__COMPITI DA SVOLGERE__
(a) Stampa il passo dell'estratto sugli MP3 che va da "Il nuovo mercato" fino a "della musica tradizionale." compreso.
(b) Nell'estratto sugli MP3, a partire da quale bit rate un file viene considerato ad "alta risoluzione"?
(c) Riassumi in un elenco puntato il paragrafo dell'estratto sugli MP3 che inizia con "Molte persone affermano", mantenendo i fatti principali.

__ESTRATTO FORNITO__
Il nuovo mercato musicale e il tramonto
della qualità.
Breve analisi sugli MP3, sulla loro qualità audio e sul fenomeno della musica digitale e ciò che essa comporta nell'ambiente della musica tradizionale.
L'mp3 e la sua qualità.
Molte persone affermano che l'MP3 ad "alta risoluzione" (per
intenderci
i file codificati da 192 kbit/s in poi) siano pressocchè
indistinguibili da un brano originale affermando che vengono tagliate
solo le frequenze non nudibili ecc...ecc...non è vero. O meglio,
è vero se si è abituali ascoltatori di musica al PC o se
si ascolta musica in un impianto monomarca da grande magazzino, ma se
si ascolta il tutto su un impianto HI-FI serio e ottimizzato (che non
vuol dire costoso), le differenze si sentono, eccome (vi rimando al
link finale che trovate a questo articolo
- in fondo pagina - per maggiori dettagli chiamato "prove pratiche").
Inoltre un Mp3 da 192 kbit/s può tranquillamente "vantare"
anche la stessa qualità audio di uno a 128 kbt/s se il codificatore
ha introdotto, durante il processo di codifica, molto "rumore" (difetti
sonori) aggiuntivo (oltre al taglio delle requenze). Tuttavia
i
moderni codificatori MP3 sono abbastanza validi e ciò, unito ad un un
bit rate
elevato (ad esempio il canonico 192 kbit/s), può fornire
una qualità sonora buona anche in prospettiva Hi-Fi ma
imparagonabile comunque ai formati non compressi (CD, LP).

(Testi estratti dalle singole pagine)
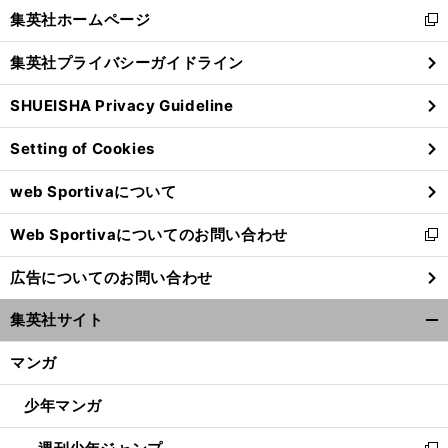
く/
集英社ホームページ
新
閉
し
じ
集英社プライバシーガイドライン
い
る
ウ
SHUEISHA Privacy Guideline
ィ
ン
Setting of Cookies
ド
ウ
web Sportivaについて
で
開
Web Sportivaについてのお問い合わせ
く
新
し
広告についてのお問い合わせ
い
ウ
集英社サイト
ィ
開
ン
く/
マンガ
ド
閉
ウ
じ
少年マンガ
で
る
開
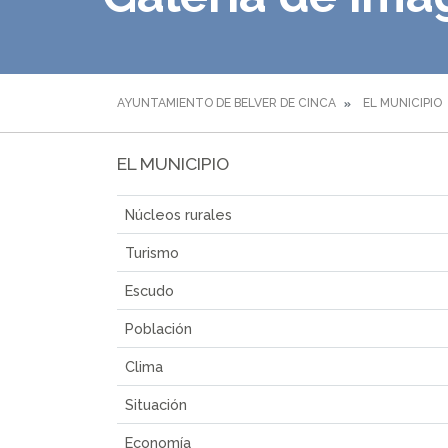
AYUNTAMIENTO DE BELVER DE CINCA
EL MUNICIPIO
EL MUNICIPIO
Núcleos rurales
Turismo
Escudo
Población
Clima
Situación
Economía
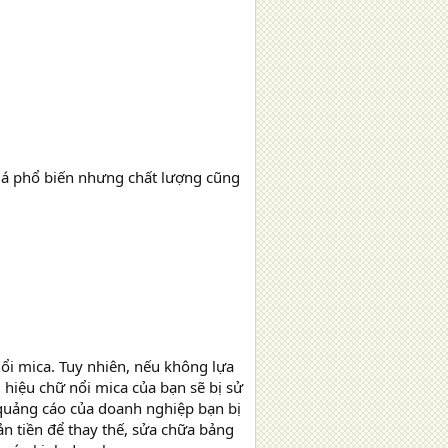
uá phổ biến nhưng chất lượng cũng
 nổi mica. Tuy nhiên, nếu không lựa
g hiệu chữ nổi mica của bạn sẽ bị sử
quảng cáo của doanh nghiệp bạn bị
 tiền để thay thế, sửa chữa bảng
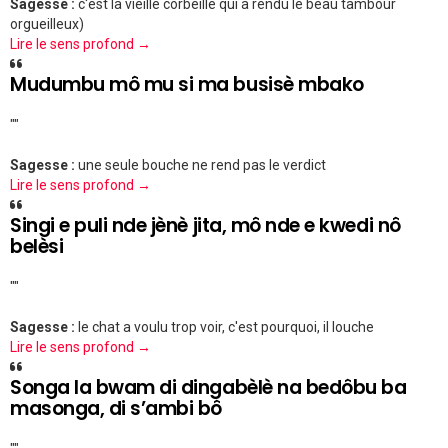
Sagesse :
c'est la vieille corbeille qui a rendu le beau tambour
orgueilleux)
Lire le sens profond →
Mudumbu mô mu si ma busisè mbako
""
Sagesse :
une seule bouche ne rend pas le verdict
Lire le sens profond →
Singi e puli nde jènè jita, mô nde e kwedi nô
belèsi
""
Sagesse :
le chat a voulu trop voir, c'est pourquoi, il louche
Lire le sens profond →
Songa la bwam di dingabèlè na bedôbu ba
masonga, di s’ambi bô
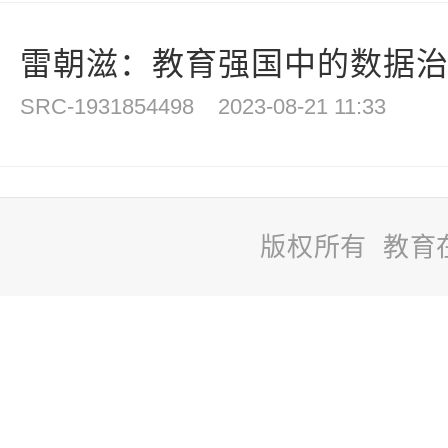
雷朝滋：教育强国中的数据
SRC-1931854498
2023-08-21 11:33
版权所有 教育
站
长
统
计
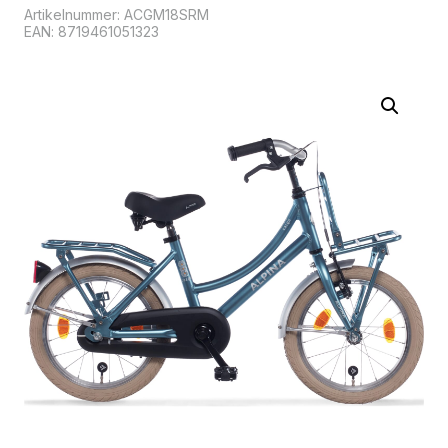
Artikelnummer:
ACGM18SRM
EAN: 8719461051323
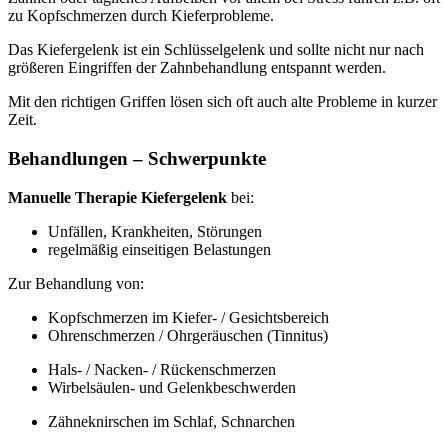
zu Kopfschmerzen durch Kieferprobleme.
Das Kiefergelenk ist ein Schlüsselgelenk und sollte nicht nur nach
größeren Eingriffen der Zahnbehandlung entspannt werden.
Mit den richtigen Griffen lösen sich oft auch alte Probleme in kurzer
Zeit.
Behandlungen – Schwerpunkte
Manuelle Therapie Kiefergelenk
bei:
Unfällen, Krankheiten, Störungen
regelmäßig einseitigen Belastungen
Zur Behandlung von:
Kopfschmerzen im Kiefer- / Gesichtsbereich
Ohrenschmerzen / Ohrgeräuschen (Tinnitus)
Hals- / Nacken- / Rückenschmerzen
Wirbelsäulen- und Gelenkbeschwerden
Zähneknirschen im Schlaf, Schnarchen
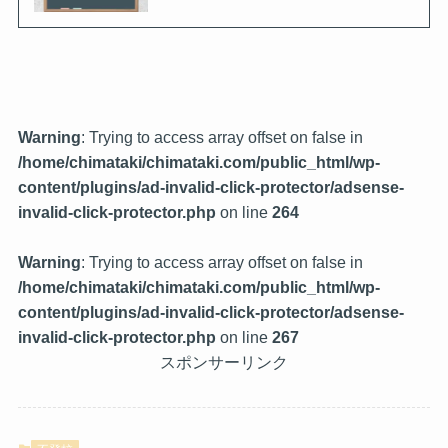
Warning
: Trying to access array offset on false in
/home/chimataki/chimataki.com/public_html/wp-
content/plugins/ad-invalid-click-protector/adsense-
invalid-click-protector.php
on line
264
Warning
: Trying to access array offset on false in
/home/chimataki/chimataki.com/public_html/wp-
content/plugins/ad-invalid-click-protector/adsense-
invalid-click-protector.php
on line
267
スポンサーリンク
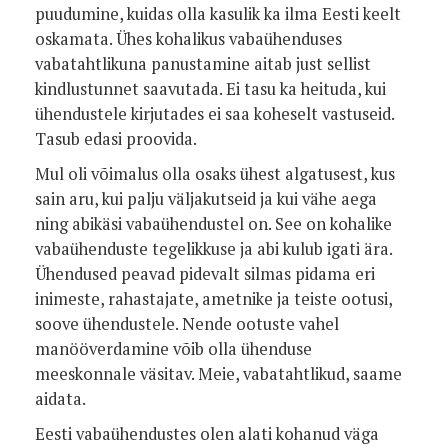
puudumine, kuidas olla kasulik ka ilma Eesti keelt
oskamata. Ühes kohalikus vabaühenduses
vabatahtlikuna panustamine aitab just sellist
kindlustunnet saavutada. Ei tasu ka heituda, kui
ühendustele kirjutades ei saa koheselt vastuseid.
Tasub edasi proovida.
Mul oli võimalus olla osaks ühest algatusest, kus
sain aru, kui palju väljakutseid ja kui vähe aega
ning abikäsi vabaühendustel on. See on kohalike
vabaühenduste tegelikkuse ja abi kulub igati ära.
Ühendused peavad pidevalt silmas pidama eri
inimeste, rahastajate, ametnike ja teiste ootusi,
soove ühendustele. Nende ootuste vahel
manööverdamine võib olla ühenduse
meeskonnale väsitav. Meie, vabatahtlikud, saame
aidata.
Eesti vabaühendustes olen alati kohanud väga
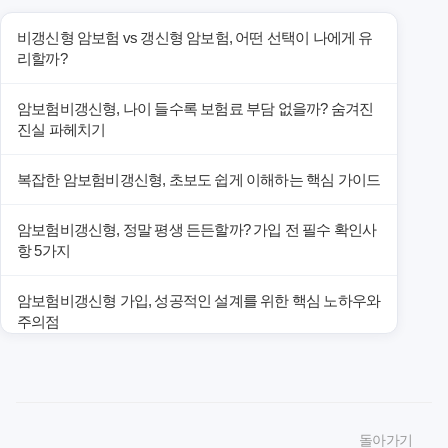
비갱신형 암보험 vs 갱신형 암보험, 어떤 선택이 나에게 유
리할까?
암보험비갱신형, 나이 들수록 보험료 부담 없을까? 숨겨진
진실 파헤치기
복잡한 암보험비갱신형, 초보도 쉽게 이해하는 핵심 가이드
암보험비갱신형, 정말 평생 든든할까? 가입 전 필수 확인사
항 5가지
암보험비갱신형 가입, 성공적인 설계를 위한 핵심 노하우와
주의점
암보험비갱신형 가입, 놓치면 후회할 핵심 3단계 비교 전략
암보험비갱신형, 잘못 선택하면 손해! 숨겨진 약점과 완벽
돌아가기
대비책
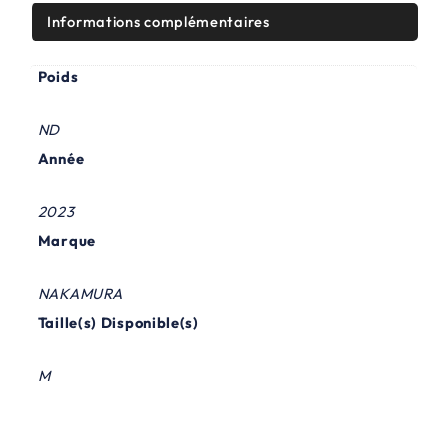
i
t
Informations complémentaires
t
u
Poids
i
e
a
l
ND
l
e
Année
é
s
2023
t
t
Marque
a
i
:
NAKAMURA
t
9
Taille(s) Disponible(s)
5
M
:
0
2
,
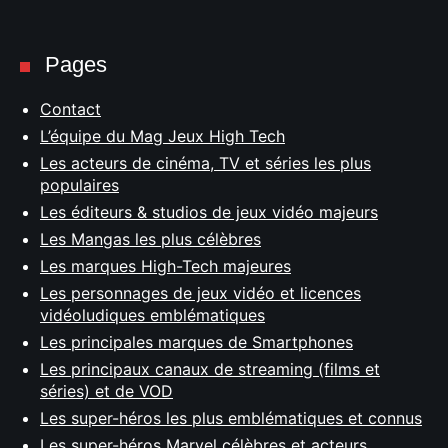
Pages
Contact
L’équipe du Mag Jeux High Tech
Les acteurs de cinéma, TV et séries les plus
populaires
Les éditeurs & studios de jeux vidéo majeurs
Les Mangas les plus célèbres
Les marques High-Tech majeures
Les personnages de jeux vidéo et licences
vidéoludiques emblématiques
Les principales marques de Smartphones
Les principaux canaux de streaming (films et
séries) et de VOD
Les super-héros les plus emblématiques et connus
Les super-héros Marvel célèbres et acteurs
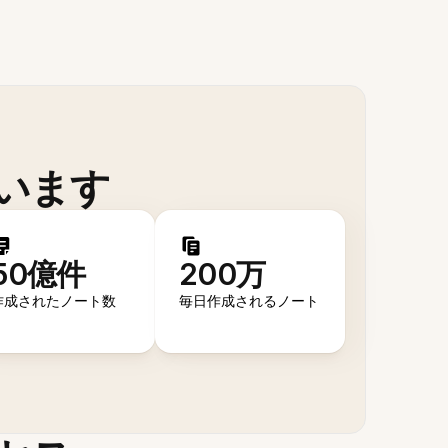
います
50億件
200万
作成されたノート数
毎日作成されるノート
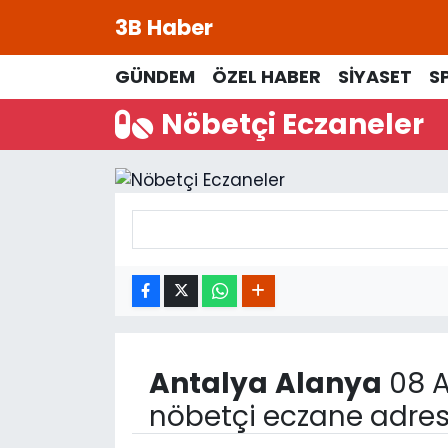
3B Haber
Beypazarı Hava Durumu
GÜNDEM
ÖZEL HABER
SİYASET
S
Nöbetçi Eczaneler
Beypazarı Trafik Yoğunluk Haritası
Süper Lig Puan Durumu ve Fikstür
Tüm Manşetler
Son Dakika Haberleri
Haber Arşivi
Antalya
Alanya
08 A
nöbetçi eczane adres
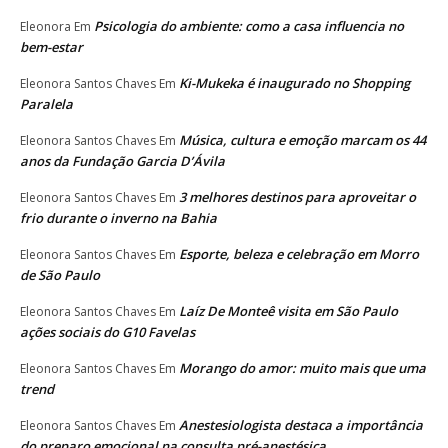
Psicologia do ambiente: como a casa influencia no
Eleonora
Em
bem-estar
Ki-Mukeka é inaugurado no Shopping
Eleonora Santos Chaves
Em
Paralela
Música, cultura e emoção marcam os 44
Eleonora Santos Chaves
Em
anos da Fundação Garcia D’Ávila
3 melhores destinos para aproveitar o
Eleonora Santos Chaves
Em
frio durante o inverno na Bahia
Esporte, beleza e celebração em Morro
Eleonora Santos Chaves
Em
de São Paulo
Laíz De Monteê visita em São Paulo
Eleonora Santos Chaves
Em
ações sociais do G10 Favelas
Morango do amor: muito mais que uma
Eleonora Santos Chaves
Em
trend
Anestesiologista destaca a importância
Eleonora Santos Chaves
Em
do preparo emocional na consulta pré-anestésica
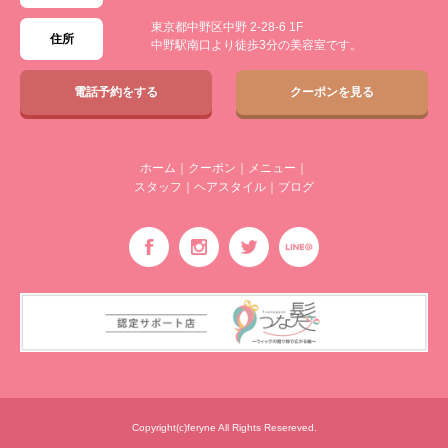
東京都中野区中野 2-28-6 1F
住所
中野駅南口より徒歩3分の美容室です。
電話予約をする
クーポンを見る
ホーム
｜
クーポン
｜
メニュー
｜
スタッフ
｜
ヘアスタイル
｜
ブログ
Copyright(c)feryne All Rights Resereved.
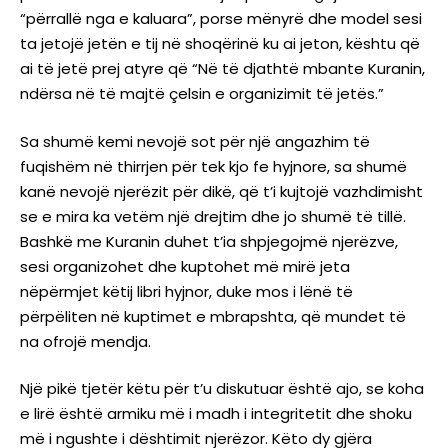
“përrallë nga e kaluara”, porse mënyrë dhe model sesi
ta jetojë jetën e tij në shoqërinë ku ai jeton, kështu që
ai të jetë prej atyre që “Në të djathtë mbante Kuranin,
ndërsa në të majtë çelsin e organizimit të jetës.”
Sa shumë kemi nevojë sot për një angazhim të
fuqishëm në thirrjen për tek kjo fe hyjnore, sa shumë
kanë nevojë njerëzit për dikë, që t’i kujtojë vazhdimisht
se e mira ka vetëm një drejtim dhe jo shumë të tillë.
Bashkë me Kuranin duhet t’ia shpjegojmë njerëzve,
sesi organizohet dhe kuptohet më mirë jeta
nëpërmjet këtij libri hyjnor, duke mos i lënë të
përpëliten në kuptimet e mbrapshta, që mundet të
na ofrojë mendja.
Një pikë tjetër këtu për t’u diskutuar është ajo, se koha
e lirë është armiku më i madh i integritetit dhe shoku
më i ngushte i dështimit njerëzor. Këto dy gjëra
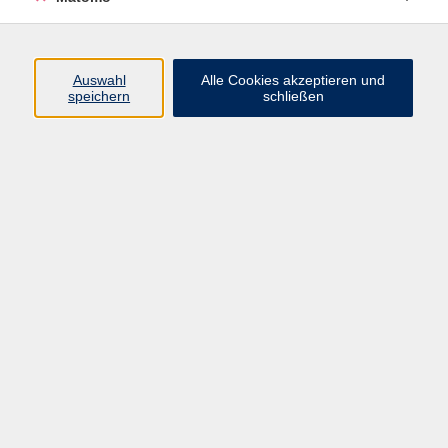
Barrierefreiheit
Widerruf
Auswahl
Alle Cookies akzeptieren und
speichern
schließen
Programm
Gesellschaft
Kultur
Gesundheit
Sprachen
Beruf
jungeVHS
Digitales
vhs.Media
JKON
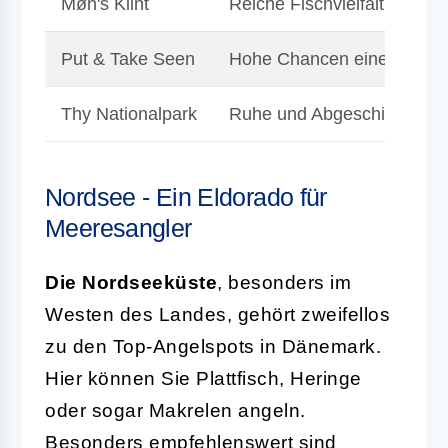
Møn's Klint
Reiche Fischvielfalt, beei
Put & Take Seen
Hohe Chancen einen Fisch 
Thy Nationalpark
Ruhe und Abgeschiedenheit
Nordsee - Ein Eldorado für
Meeresangler
Die Nordseeküste
, besonders im
Westen des Landes, gehört zweifellos
zu den Top-Angelspots in Dänemark.
Hier können Sie Plattfisch, Heringe
oder sogar Makrelen angeln.
Besonders empfehlenswert sind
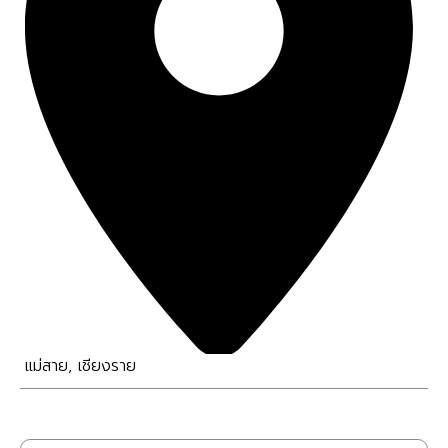
แม่สาย
,
เชียงราย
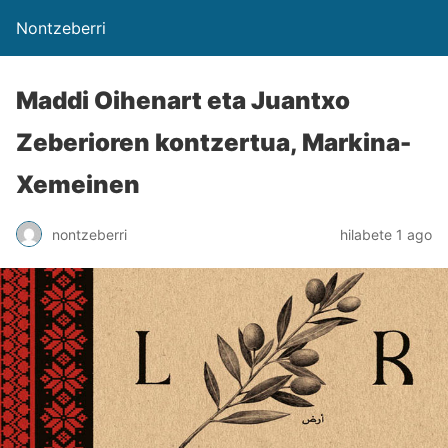
Nontzeberri
Maddi Oihenart eta Juantxo
Zeberioren kontzertua, Markina-
Xemeinen
nontzeberri
hilabete 1 ago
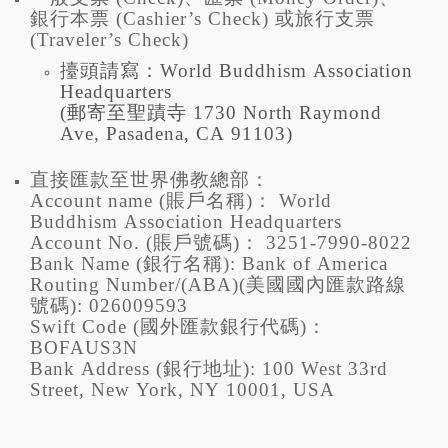
銀行本票 (Cashier’s Check) 或旅行支票
(Traveler’s Check)
擡頭請寫：World Buddhism Association
Headquarters
(郵寄至聖蹟寺 1730 North Raymond
Ave, Pasadena, CA 91103)
直接匯款至世界佛教總部：
Account name (賬戶名稱)： World
Buddhism Association Headquarters
Account No. (賬戶號碼)： 3251-7990-8022
Bank Name (銀行名稱): Bank of America
Routing Number/(ABA)(美國國內匯款路線
號碼): 026009593
Swift Code (國外匯款銀行代碼)：
BOFAUS3N
Bank Address (銀行地址): 100 West 33rd
Street, New York, NY 10001, USA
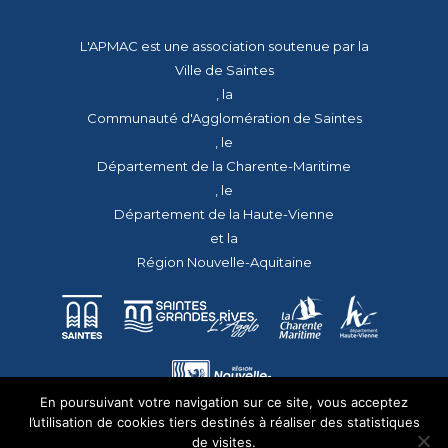
L'APMAC est une association soutenue par la
Ville de Saintes
, la
Communauté d'Agglomération de Saintes
, le
Département de la Charente-Maritime
, le
Département de la Haute-Vienne
et la
Région Nouvelle-Aquitaine
En poursuivant votre navigation sur ce site, vous acceptez
l’utilisation de cookies tiers destinés à réaliser des statistiques
de visites.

__RISPOSTE PER VOCE__
(a)
Il nuovo mercato musicale e il tramonto
della qualità.
Breve analisi sugli MP3, sulla loro qualità audio e sul fenomeno della musica digitale e ciò che essa comporta nell'ambiente della musica tradizionale.

(b) Da 192 kbit/s in poi.

(c)
- Molti sostengono che gli MP3 da 192 kbit/s in su siano quasi indistinguibili dal brano originale, perché verrebbero tagliate solo le frequenze non udibili. Secondo il testo non è vero.
- La differenza non si nota ascoltando musica al PC o su un impianto monomarca da grande magazzino. Si sente invece chiaramente su un impianto Hi-Fi serio e ottimizzato, che non deve per forza essere costoso.
- Un MP3 a 192 kbit/s può avere la stessa qualità di uno a 128 kbit/s se il codificatore aggiunge molto rumore oltre al taglio delle frequenze.
- I codificatori moderni sono abbastanza validi. Con un bit rate elevato come 192 kbit/s danno una qualità buona anche in ottica Hi-Fi, ma non paragonabile a quella dei formati non compressi (CD, LP).